Availability of products in Israel is weak, especially outside of Tel Aviv. I spent months shopping for a mechitza for a shul and never found one. I looked in Jerusalem and Tel Aviv. I supposed they exist somewhere, but I couldn't find them. Even office supply stores in Tel Aviv didn't have room dividers. Finally, a guy at my shul found one online and had it shipped. I also looked for months for a paper rack in which to hold parsha sheets. Finally, I found something in one of the tiny malls that they have here. Actually, the clerk found something in a catalog and I waited two months for it to arrive. Several times I stopped by the store because it was taking so long that I figured that either I missed the phone call or nobody ever called. The trip to the mall takes 1/2 an hour, so I wasted an hour round trip around four times. When it arrived, only half of it arrived, somehow several of the shelves were missing.
So online shipping is common here: Amazon, Ali Express, Shein. But since the post office is so lame, the packages are sent to various stores around town. You have three days to pick up your package or back it goes to the sender.
You have to know the exact hours, and each store is different. Some allow for package pickup at 11 AM. Some are 11:30 AM to 5 PM. Some are open later at night, some are not. The text message doesn't say.

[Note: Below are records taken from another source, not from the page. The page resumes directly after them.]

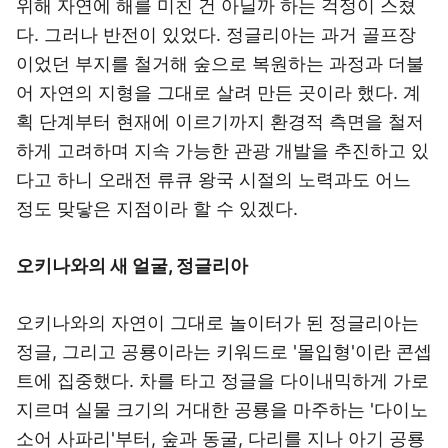
위해 자연에 해를 미친 건 아닐까 하는 걱정이 스쳤
다. 그러나 반전이 있었다. 정글리아는 과거 골프장
이었던 부지를 철거해 숲으로 복원하는 과정과 더불
어 자연의 지형을 그대로 살려 만든 곳이라 했다. 계
획 단계부터 현재에 이르기까지 환경적 측면을 철저
하게 고려하며 지속 가능한 관광 개발을 추진하고 있
다고 하니 오래전 류큐 왕국 시절의 노력과도 어느
정도 맞닿은 지점이라 할 수 있겠다.
오키나와의 새 얼굴, 정글리아
오키나와의 자연이 그대로 놀이터가 된 정글리아는
정글, 그리고 공룡이라는 키워드로 '몰입형'이란 콘셉
트에 집중했다. 차를 타고 정글을 다이내믹하게 가로
지르며 실물 크기의 거대한 공룡을 마주하는 '다이노
소어 사파리'부터, 숲과 동굴, 다리를 지나 아기 공룡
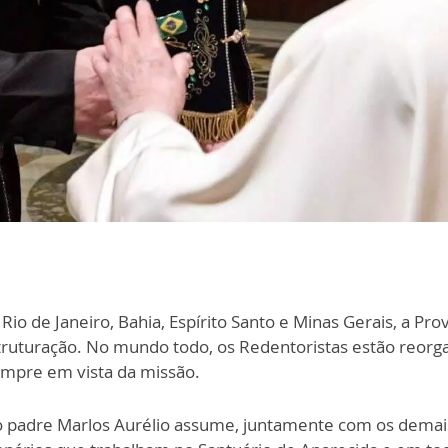
io de Janeiro, Bahia, Espírito Santo e Minas Gerais, a Pr
truturação. No mundo todo, os Redentoristas estão reorg
empre em vista da missão.
o padre Marlos Aurélio assume, juntamente com os demai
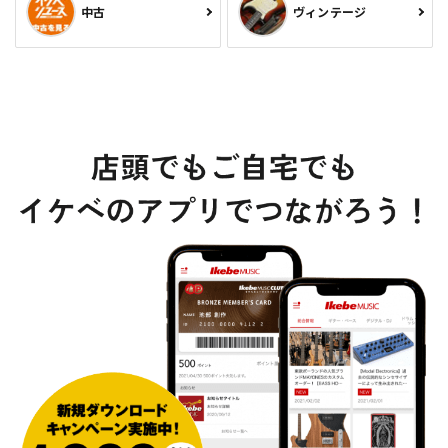
中古
ヴィンテージ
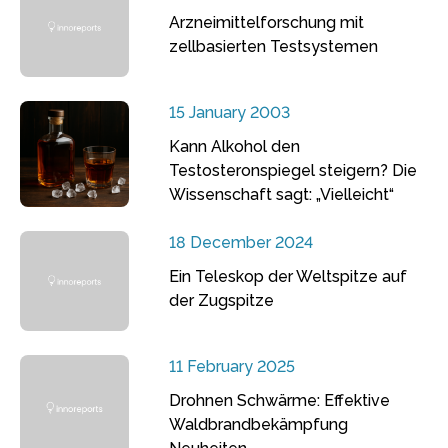
Arzneimittelforschung mit
zellbasierten Testsystemen
15 January 2003
Kann Alkohol den
Testosteronspiegel steigern? Die
Wissenschaft sagt: „Vielleicht“
18 December 2024
Ein Teleskop der Weltspitze auf
der Zugspitze
11 February 2025
Drohnen Schwärme: Effektive
Waldbrandbekämpfung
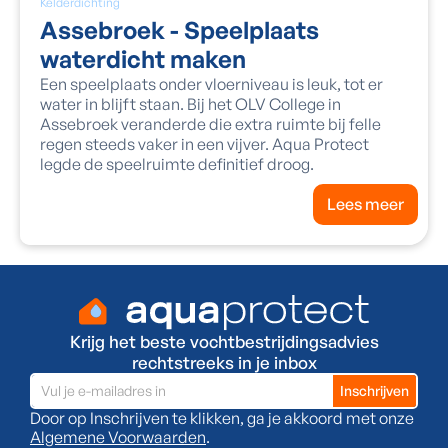
Kelderdichting
Assebroek - Speelplaats
waterdicht maken
Een speelplaats onder vloerniveau is leuk, tot er
water in blijft staan. Bij het OLV College in
Assebroek veranderde die extra ruimte bij felle
regen steeds vaker in een vijver. Aqua Protect
legde de speelruimte definitief droog.
Lees meer
Krijg het beste vochtbestrijdingsadvies
rechtstreeks in je inbox
Door op Inschrijven te klikken, ga je akkoord met onze
Algemene Voorwaarden
.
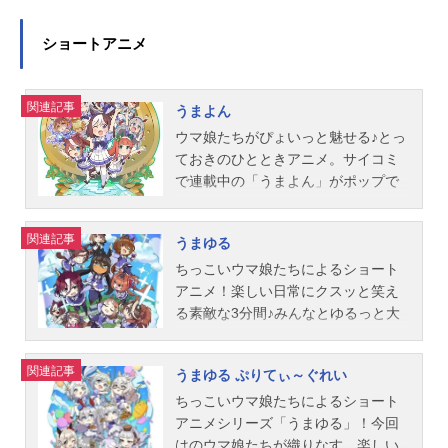
ターデザイン・総作画監督：椛島洋
ボ：花井美春イクノディクタス：田
（水）〜2023年12月27日（水）TOK
線。――ウマ娘の新シリーズ配信ア
いにアニメ化!!寂れた地方のカサマツ
介美術：草薙撮影監督：並木智色彩
澤茉純マチカネタンホイザ：遠野ひ
YOMXほか話数全13話キャストキタ
ニメプロジェクト、いよいよ始動で
トレセン学園。そこに1人のウマ娘が
ショートアニメ
設計：中野尚美3D監督：市川元成編
かるメジロパーマー：のぐちゆりダ
サンブラック：矢野妃菜喜サトノダ
す。作品名ウマ娘プリティーダービ
現れる。名は、オグリキャップ。そ
集：高橋歩音楽：UTAMAROmovem
イタクヘリオス：山根綺ミホノブル
イヤモンド：立花日菜サトノクラウ
ーROADTOTHETOP放送形態配信シ
の圧倒的な走りは、あらゆる常識を
ent音楽プ...
ボン：長谷川育美ライスシャワー：
ン：鈴代紗弓シュヴァルグラン：夏
リーズウマ娘プリティーダービース
関連記事
覆していく。やがて「怪物」と呼ば
うまよん
石見舞菜香ビワハヤヒデ：近藤唯ナ
吉ゆうこサウンズオブアース：MAKI
ケジュール2023年4月16日（日）〜
れる灰被りの少女が、今、新たな伝
ウマ娘たちがぴょいっと魅せる♪とっ
リタタイシン：渡部恵子ウイニング
KOドゥラメンテ：秋奈トウカイテイ
公式YouTubeチャンネル「ぱかチュ
説を刻む――。青春“駆ける”シンデレ
ておきのひとときアニメ。サイコミ
チケット：渡部優衣キタサンブラッ
オー：Machicoメジロマックイーン：
ーブっ！」にて【劇場再編集版】202
ラストーリー、遂に出走!!作品名ウマ
で連載中の「うまよん」がポップで
ク：矢野妃菜喜サトノダイヤモン
大西沙織ゴールドシップ：上田瞳ス
4年5月10日（金）話数全4話キャス
娘シンデレラグレイ放送形態TVアニ
キュートなアニメになって動き出
ド：立花日菜トレーナー：沖野晃司
ペシャルウィーク：和氣あず未サイ
トナリタトップロード：中村カンナ
メシリーズウマ娘プリティーダービ
す！トレセン学園を舞台に、レース
東...
レンススズカ：高野麻里佳ウオッ
アドマイヤベガ：咲々木瞳テイエム
関連記事
ースケジュール第1クール：2025年4
うまゆる
にライブにトレーニング……だけじ
カ：大橋彩香ダイワスカーレット：
オペラオー：徳井青空沖田トレーナ
月6日（日）～2025年6月29日（日）
ゃない！？ウマ娘たちのゆるーい学
ちっこいウマ娘たちによるショート
木村千咲ナイスネイチャ：前田佳織
ー：土田大ライスシャワー：石見舞
第2クール：2025年10月5日（日）～
園ライフをキュキュッっと詰めたシ
アニメ！楽しい日常にクスッと笑え
里ツインターボ：花井美春イクノデ
菜香カレンチャン：篠原侑メイショ
2025年12月21日（日）TBS系にて話
ョートアニメ！いざ、出走です！作
る素敵な3分間♪みんなとゆるっと大
ィクタス：田澤茉純マチカネタンホ
ウドトウ：和多田美咲ハルウララ：
数全23話キャストオグリキャップ：
品名うまよん放送形態TVアニメシリ
本命◎作品名うまゆる放送形態配信
イザ：遠野ひかるトレーナー：沖野
首藤志奈スタッフ原作：Cygames監
高柳知葉ベルノライト：瀬戸桃子北
ーズウマ娘プリティーダービースケ
シリーズウマ娘プリティーダービー
晃司南...
督：廖程芝シナリオディレクター・
関連記事
原穣：小西克幸六平銀次郎：大塚芳
うまゆる ぷりてぃ～ぐれい
ジュール2020年7月7日（火）～9月2
スケジュール2022年10月16日（日）
シリーズ構成：小針哲也キャラクタ
忠フジマサマーチ：伊瀬茉莉也ノル
2日（火）TOKYOMX・BS11ほか話
～YouTube「ぱかチューブっ！」に
ちっこいウマ娘たちによるショート
ーデザイン・総作画監督：山崎淳キ
ンエース：渋谷彩乃ルディレモー
数全12話キャストスペシャルウィー
てキャストタニノギムレット：松岡
アニメシリーズ「うまゆる」！今回
ャラクターデザイン監修：清永みな
ノ：大地葉ミニーザレディ：井澤詩
ク：和氣あず未サイレンススズカ：
美里シンボリクリスエス：春川芽生
はのウマ娘たちが織りなす、楽しい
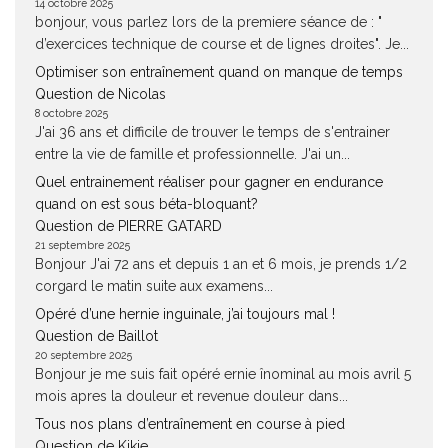
14 octobre 2025
bonjour, vous parlez lors de la premiere séance de : "
d’exercices technique de course et de lignes droites". Je...
Optimiser son entraînement quand on manque de temps
Question de Nicolas
8 octobre 2025
J'ai 36 ans et difficile de trouver le temps de s'entrainer
entre la vie de famille et professionnelle. J'ai un...
Quel entrainement réaliser pour gagner en endurance
quand on est sous béta-bloquant?
Question de PIERRE GATARD
21 septembre 2025
Bonjour J'ai 72 ans et depuis 1 an et 6 mois, je prends 1/2
corgard le matin suite aux examens...
Opéré d’une hernie inguinale, j’ai toujours mal !
Question de Baillot
20 septembre 2025
Bonjour je me suis fait opéré ernie înominal au mois avril 5
mois apres la douleur et revenue douleur dans...
Tous nos plans d’entraînement en course à pied
Question de Kikie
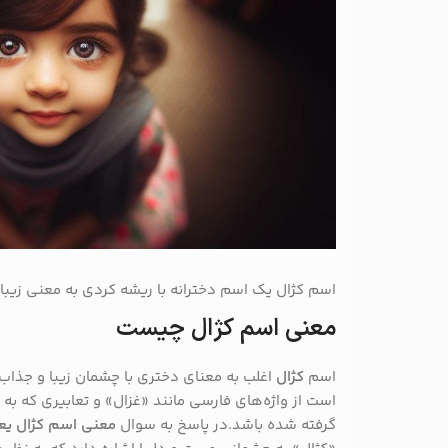
اسم کژال یک اسم دخترانه با ریشه کردی به معنی زیب
معنی اسم کژال چیست
اسم
کژال
اغلب به معنای دختری با چشمان زیبا و جذا
است از واژه‌های فارسی مانند «غزال» و تعابیری که به
گرفته شده باشد.در پاسخ به سوال
معنی اسم کژال یع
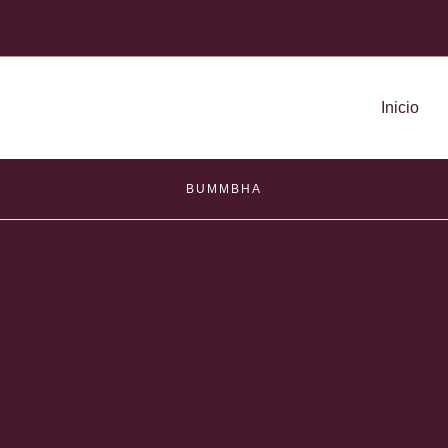
Inicio
BUMMBHA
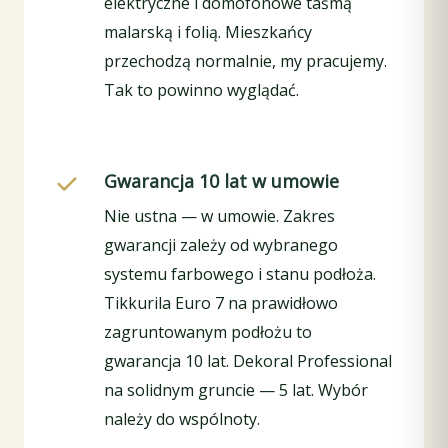
elektryczne i domofonowe taśmą
malarską i folią. Mieszkańcy
przechodzą normalnie, my pracujemy.
Tak to powinno wyglądać.
Gwarancja 10 lat w umowie
Nie ustna — w umowie. Zakres
gwarancji zależy od wybranego
systemu farbowego i stanu podłoża.
Tikkurila Euro 7 na prawidłowo
zagruntowanym podłożu to
gwarancja 10 lat. Dekoral Professional
na solidnym gruncie — 5 lat. Wybór
należy do wspólnoty.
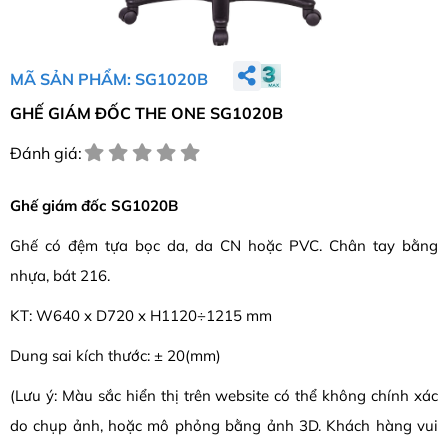
MÃ SẢN PHẨM: SG1020B
GHẾ GIÁM ĐỐC THE ONE SG1020B
Đánh giá:
Ghế giám đốc SG1020B
Ghế có đệm tựa bọc da, da CN hoặc PVC. Chân tay bằng
nhựa, bát 216.
KT: W640 x D720 x H1120÷1215 mm
Dung sai kích thước: ± 20(mm)
(Lưu ý: Màu sắc hiển thị trên website có thể không chính xác
do chụp ảnh, hoặc mô phỏng bằng ảnh 3D. Khách hàng vui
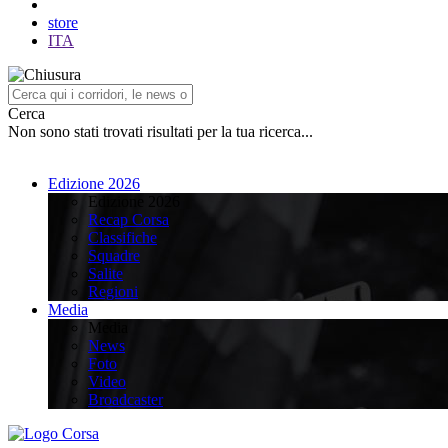
store
ITA
Cerca
Non sono stati trovati risultati per la tua ricerca...
Edizione 2026
Edizione 2026
Recap Corsa
Classifiche
Squadre
Salite
Regioni
Media
Media
News
Foto
Video
Broadcaster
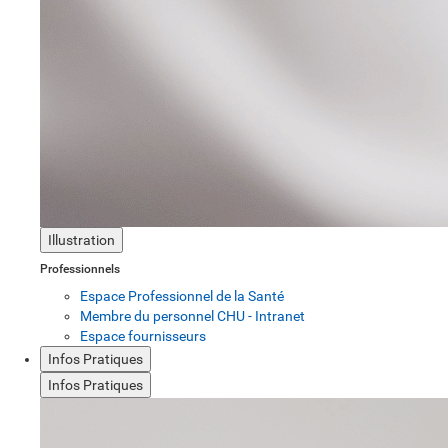
Illustration
Professionnels
Espace Professionnel de la Santé
Membre du personnel CHU - Intranet
Espace fournisseurs
Infos Pratiques
Infos Pratiques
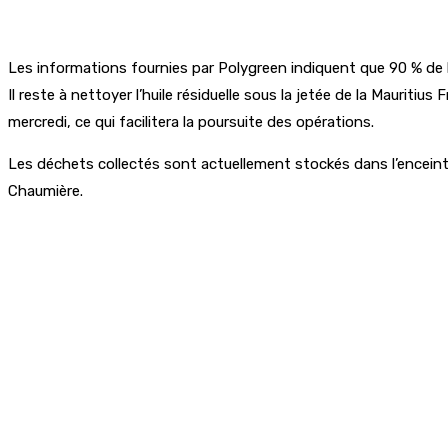
Les informations fournies par Polygreen indiquent que 90 % de l
Il reste à nettoyer l’huile résiduelle sous la jetée de la Mauri
mercredi, ce qui facilitera la poursuite des opérations.
Les déchets collectés sont actuellement stockés dans l’enceinte
Chaumière.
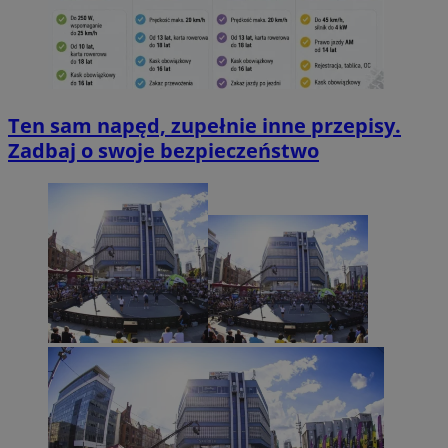
Ten sam napęd, zupełnie inne przepisy.
Zadbaj o swoje bezpieczeństwo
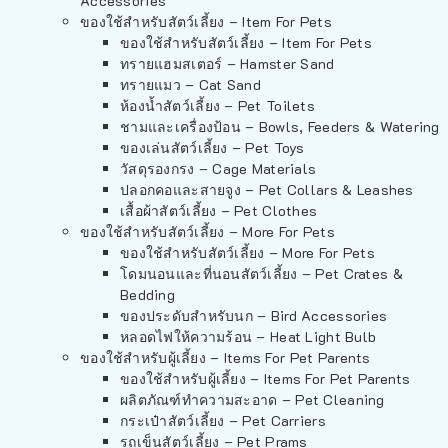
Accessories
ของใช้สำหรับสัตว์เลี้ยง – Item For Pets
ของใช้สำหรับสัตว์เลี้ยง – Item For Pets
ทรายแฮมสเตอร์ – Hamster Sand
ทรายแมว – Cat Sand
ห้องน้ำสัตว์เลี้ยง – Pet Toilets
ชามและเครื่องป้อน – Bowls, Feeders & Watering
ของเล่นสัตว์เลี้ยง – Pet Toys
วัสดุรองกรง – Cage Materials
ปลอกคอและสายจูง – Pet Collars & Leashes
เสื้อผ้าสัตว์เลี้ยง – Pet Clothes
ของใช้สำหรับสัตว์เลี้ยง – More For Pets
ของใช้สำหรับสัตว์เลี้ยง – More For Pets
โดมนอนและที่นอนสัตว์เลี้ยง – Pet Crates &
Bedding
ของประดับสำหรับนก – Bird Accessories
หลอดไฟให้ความร้อน – Heat Light Bulb
ของใช้สำหรับผู้เลี้ยง – Items For Pet Parents
ของใช้สำหรับผู้เลี้ยง – Items For Pet Parents
ผลิตภัณฑ์ทำความสะอาด – Pet Cleaning
กระเป๋าสัตว์เลี้ยง – Pet Carriers
รถเข็นสัตว์เลี้ยง – Pet Prams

Today I went to pick up a package on the other side of town. Since I can't afford a car, I had to take the bus. But since the bus technology is lame, my card stopped working and I had to get a new one because the card readers on the bus (except for the one by the driver) can't read my card, and the machines where you load on new money can't read my card and the portable machines that you buy and take home don't work even with a good card.
I had to go to get the package today because it was the last day before being sent for a return and last night I had to work late.
Fortunately, the Rav Kav store was open, but I had to wait in line for 15 minutes. Then I approached the grumpy clerk who grilled me like a border policewomen as to whether I really needed a card. This took some time because her machine could read the card so she didn't believe me. I convinced her mostly probably because she really didn't want to spend any energy arguing with me. Then I loaded on some money. I had left my house at 9:45 AM. By 10:28 and 57 seconds I had a working card as you see from the receipt below.
Then I waited for a bus for around 10 minutes. The ride to my destination included 17 stops! The trip took twenty minutes. The guy at the store spoke only Hebrew so communicating with him was stressful. He didn't even know numbers so when I gave over my ID number (and that was the second time today I had to give it, also at the bus card place it was required) I had to remember the long number which I do in English and translate.
The package was tiny, weighing only .04 KG. It's the length of a pen.
I don't know what's in there, some chachkeh that the stores don't carry. Then I waited 10 minutes for another bus and rode 17 stops. By the time I got home it was 11:35 as you see from the watch.
I spent an hour and forty five minutes racing around town to pick up a .04 KG package. In a normal society, this would have arrived in the mail.
In America, a store would have sold probably a better product at a cheaper price. If there was shipping it would be to my house. If for some reason I had to go the post office I would have taken a 5 minute ride in my car and parked in the lot.
This is my day off. In America I would have spent the morning at a shiur or studying some kind of Torah. Here I schlep around, wasting time.
I also spent 15 minutes telling you the tale, and I do that because I feel obligated to warn you not to move to Israel. In America, I might have written up my notes on whatever I studied. Here it's two hours of bitul Torah.
Anybody who tells you to move here, doesn't care about mitzvos or even Torah study. They only care about Zionism.